**Entries provided**
»»
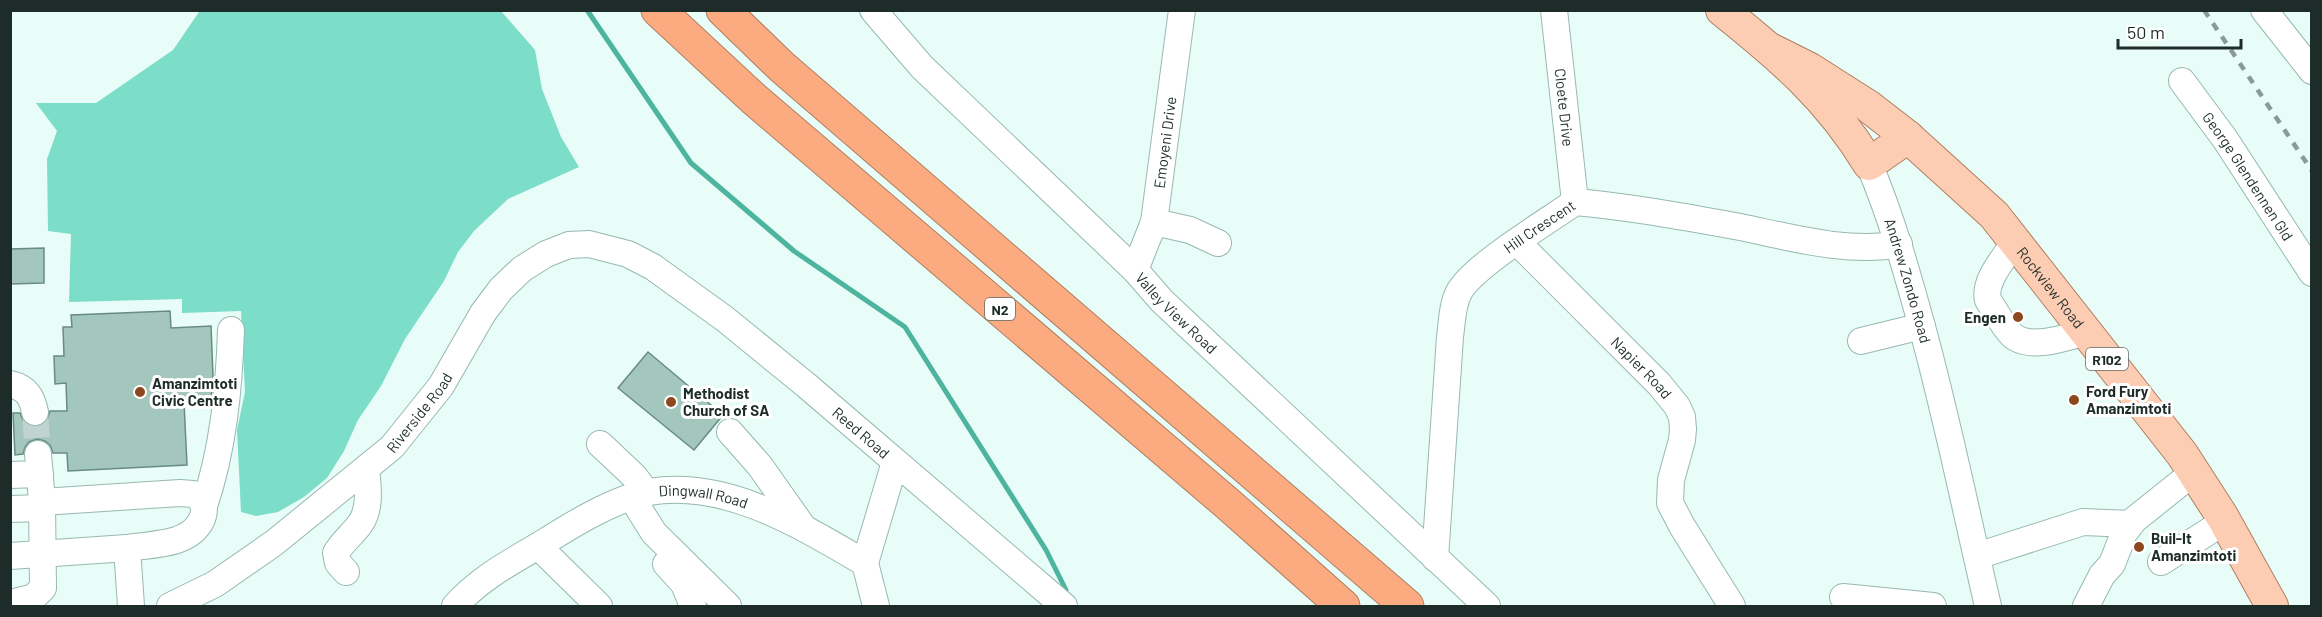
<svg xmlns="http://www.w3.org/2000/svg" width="2322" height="617" viewBox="0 0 2322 617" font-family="Barlow,sans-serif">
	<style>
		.green { fill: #7cddc8 }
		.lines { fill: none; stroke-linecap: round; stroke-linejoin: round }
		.stream { stroke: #4db49f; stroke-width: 5 }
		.building { fill: #a3c6bd; stroke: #698b83; stroke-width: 1.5 }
		.minor-tunnel { stroke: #c0d3ce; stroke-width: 26; stroke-dasharray: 26 13; stroke-linecap: butt }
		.minor-casing { stroke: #96b9b0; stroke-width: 28 }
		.major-casing { stroke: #ae7f62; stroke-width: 34 }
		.highway-casing { stroke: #ae7f62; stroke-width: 35 }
		.minor { stroke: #fff; stroke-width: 26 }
		.major { stroke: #fdcdb3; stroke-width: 32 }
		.highway { stroke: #fcab80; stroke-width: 33 }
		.rail { stroke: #8a9b97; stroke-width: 4.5; stroke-dasharray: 8 8; stroke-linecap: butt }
		.poi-dot { fill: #8c471e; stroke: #fff; stroke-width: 2 }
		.labels { text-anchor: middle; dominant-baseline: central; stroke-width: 6; stroke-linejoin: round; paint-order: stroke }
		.shield { fill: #fff; stroke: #626b69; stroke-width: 1.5 }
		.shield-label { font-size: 14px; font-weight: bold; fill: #1e2c29 }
		.street-label { font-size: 15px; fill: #1e2c29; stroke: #fff }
		.poi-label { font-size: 15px; font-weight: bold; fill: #1e2c29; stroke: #fff; text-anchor: start }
	</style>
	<rect width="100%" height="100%" fill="#e8fdf7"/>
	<polygon class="green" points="207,10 501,11 535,50 542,89 561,137 579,167 508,199 474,231 458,252 444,281 405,339 381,386 358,420 344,451 327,478 304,497 278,512 256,516 241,512 237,430 245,392 241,311 182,313 182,299 69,302 71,234 48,231 47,159 57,131 36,103 96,103 173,50 199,12"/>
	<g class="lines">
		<polyline class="stream" points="587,10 691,163 794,251 905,327 1046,550 1066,590"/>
	</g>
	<g class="building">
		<polygon points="44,248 44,283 10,284 10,249"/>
		<polygon points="170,311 171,328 211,326 213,376 211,401 184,402 187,465 68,471 67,453 53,453 50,445 45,441 37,439 29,442 25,447 23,454 15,455 13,413 20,413 24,423 31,426 38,427 46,423 50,411 67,411 66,383 55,384 54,356 64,356 63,327 72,327 71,315"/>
		<polygon points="648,352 723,415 694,450 618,388"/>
	</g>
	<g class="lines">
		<polyline class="minor-tunnel" points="35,412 38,454"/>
		<defs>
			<g id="minor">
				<path id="s1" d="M873,10L922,67L1135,270L1162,301L1487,606"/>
				<path id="s2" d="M1554,10L1575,202"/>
				<polyline points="2264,10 2312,71"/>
				<path id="s3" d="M2182,81L2225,139L2312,273"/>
				<path id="s4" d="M1869,164C1891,216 1906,269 1921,323C1947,417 1966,512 1988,606"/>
				<polyline points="1154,222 1190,230 1218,243"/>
				<path id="s5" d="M1517,242L1659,384L1677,406L1682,417L1683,429L1682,440L1671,480L1670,503L1682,526L1732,606"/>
				<path d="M2015,242C2005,257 1983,281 1988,300C1994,309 2008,334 2016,338C2035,349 2066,337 2086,332"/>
				<path id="s6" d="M1135,270L1154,222L1182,10"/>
				<polyline points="1861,341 1922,326"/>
				<path d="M10,384C27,388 32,397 35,412"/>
				<polyline points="730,432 760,466 803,527"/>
				<polyline points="600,444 634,476 647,493"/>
				<path d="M38,454L42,502L180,493L193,494L201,499C205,507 205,513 201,521C188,546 151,544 127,548L131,606"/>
				<polyline points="10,475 40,474"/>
				<polyline points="632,498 654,533 728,606"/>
				<path d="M204,506C223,450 229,390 231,330"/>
				<polyline points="10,509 42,508"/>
				<polyline points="538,546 599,606"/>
				<polyline points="10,556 127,548"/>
				<polyline points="1977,556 2083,522 2131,524"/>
				<path id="s7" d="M1435,558L1450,337C1452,323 1452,305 1459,292C1473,266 1548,221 1575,202C1631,207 1685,217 1740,227C1789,237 1849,254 1899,244"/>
				<polyline points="2161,562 2225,521"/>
				<polyline points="865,563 876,606"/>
				<polyline points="666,564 684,584 693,606"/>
				<path d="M346,572L338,563L336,553C342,542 353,534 360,524C371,509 368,486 366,469"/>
				<polyline points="1843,597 1933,606"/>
				<polyline points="10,603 34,597 43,588 42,502"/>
				<path id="s8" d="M170,606L215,584L274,543L392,447L441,386L483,313L501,289L522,269L546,254L569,245L589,244L628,254L653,267L725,319L806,385L1064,606"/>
				<path id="s9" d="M455,606C480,578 511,562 543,543C573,524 614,499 649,492C727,479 801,526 865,563L895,462"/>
				<polyline points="2086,606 2102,575 2112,564 2124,533 2134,520 2194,472"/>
			</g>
			<g id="major">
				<path d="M1722,10C1782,58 1829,98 1869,164L1908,137"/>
				<path id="s10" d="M1772,50L1810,69L1868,106L1908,137L1994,215L2182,454L2222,516L2272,606"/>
			</g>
			<g id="highway">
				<polyline points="658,10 754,99 1228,504 1343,606"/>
				<polyline points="723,10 782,67 1407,606"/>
			</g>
		</defs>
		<use href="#minor" class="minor-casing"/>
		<use href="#major" class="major-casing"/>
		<use href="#highway" class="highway-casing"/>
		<use href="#minor" class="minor"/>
		<use href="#major" class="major"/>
		<use href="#highway" class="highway"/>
		<polyline class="rail" points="2204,10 2312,171"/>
	</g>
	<g class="poi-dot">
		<circle cx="2018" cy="317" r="6"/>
		<circle cx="140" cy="392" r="6"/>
		<circle cx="2074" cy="400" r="6"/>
		<circle cx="671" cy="402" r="6"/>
		<circle cx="2139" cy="547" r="6"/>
	</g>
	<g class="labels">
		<g class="shield">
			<rect x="985" y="298" width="30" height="22" rx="4.5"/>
			<rect x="2086" y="348" width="42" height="22" rx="4.5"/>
		</g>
		<g class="shield-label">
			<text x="1000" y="309">N2</text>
			<text x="2107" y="359">R102</text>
		</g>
		<g class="street-label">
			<text stroke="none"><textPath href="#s2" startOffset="98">Cloete Drive</textPath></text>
			<text stroke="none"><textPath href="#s6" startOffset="132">Emoyeni Drive</textPath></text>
			<text stroke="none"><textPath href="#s3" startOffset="116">George Glendennen Gld</textPath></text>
			<text stroke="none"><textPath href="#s7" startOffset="372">Hill Crescent</textPath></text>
			<text stroke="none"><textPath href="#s4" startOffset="123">Andrew Zondo Road</textPath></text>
			<text stroke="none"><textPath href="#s10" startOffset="370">Rockview Road</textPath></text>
			<text stroke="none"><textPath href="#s1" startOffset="429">Valley View Road</textPath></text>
			<text stroke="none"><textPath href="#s5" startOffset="177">Napier Road</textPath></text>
			<text stroke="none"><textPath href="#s8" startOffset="318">Riverside Road</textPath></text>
			<text stroke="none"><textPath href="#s8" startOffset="903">Reed Road</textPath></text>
			<text stroke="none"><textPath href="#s9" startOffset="282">Dingwall Road</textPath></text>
		</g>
		<g class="poi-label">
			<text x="2006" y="317" text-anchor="end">Engen</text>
			<text x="152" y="383">Amanzimtoti<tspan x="152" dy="17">Civic Centre</tspan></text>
			<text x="2086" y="391">Ford Fury<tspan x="2086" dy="17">Amanzimtoti</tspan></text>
			<text x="683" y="393">Methodist<tspan x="683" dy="17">Church of SA</tspan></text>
			<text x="2151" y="538">Buil-It<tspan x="2151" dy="17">Amanzimtoti</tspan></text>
		</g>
	</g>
	<rect width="2322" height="617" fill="none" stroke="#1e2c29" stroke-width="24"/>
	<path d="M2118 39v9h123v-9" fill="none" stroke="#1e2c29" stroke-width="3"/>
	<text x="2127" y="39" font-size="18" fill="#1e2c29" stroke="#ffffff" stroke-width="4.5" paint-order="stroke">50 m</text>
</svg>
««
**What you are asked to do**
Bring together each line above where the string "linejoin" turns up.

**Exercise response**
		.lines { fill: none; stroke-linecap: round; stroke-linejoin: round }
		.labels { text-anchor: middle; dominant-baseline: central; stroke-width: 6; stroke-linejoin: round; paint-order: stroke }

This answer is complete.